The Islanders draft picks both completed their freshman seasons at the University of Minnesota, coming within one win of a national championship.
They are learning the college game and developing at one of the nation’s top hockey programs. And for a couple of native Minnesotans, playing for the State of Hockey’s top amateur team is thrill and a privilege in itself.
“I’ve been going to games my entire life, so now that I am playing there it’s pretty cool,” Cammarata said this week at Islanders Mini Camp. “A lot of guys dream about this stuff and it has kind of come true.”
Cammarata’s limited stature, 5’7, 156 lbs., didn’t disrupt his offensive production, as he scored 27 points (10G, 17A) in 39 games. The Minneapolis native also showcased himself on the biggest stage, potting a goal in the National Championship game against Union College.
“He is able to create offense even when it looks like the play is dead,” Bischoff said of Cammarata. “He’s a special player like that. He’s really fun to watch.”
Although the Gophers had a solid year, the transition to college hockey didn’t come without its challenges for either player.
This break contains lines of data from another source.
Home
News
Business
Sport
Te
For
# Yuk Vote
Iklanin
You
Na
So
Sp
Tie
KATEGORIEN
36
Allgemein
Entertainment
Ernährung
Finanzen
The college competition is bigger, stronger and faster and the talent pool is a lot deeper, according to Bischoff. He noted that in high school, there are usually one or two standout players per team, but in college, “everyone knows how to play.”
“You go from being one of the top guns on your team to fighting to play every night,” Bischoff said. “It was a change for me, but I really enjoyed it.”
Bischoff scored seven points (three goals, four assists) in 28 games on the blue line. He played a different role in college than he was accustomed to, but knows that he can earn ice time and more offensive opportunities with experience, hard work and steady development.
“We have a really good defensive coach – Mike Guentzel – and I think he taught me a lot,” Bischoff said. “Things like how to use my stick, how to play the body, how to do things in my own end. That really helped me a lot.”
Unlike international and junior prospects, college athletes don’t attend NHL training camp in September. Both players have relished mini camp for the chance to work under the watchful eyes of the Islanders coaches, while also measuring themselves against the prospect pool.
“The camp has been a blast,” Bischoff said. “They set us up really well here with the hotel and meals.
As mini camp closed this weekend, the duo packed up their maroon and gold Gophers bags, confident in what they showed Islanders management and coaches and eager to attack their sophomore seasons.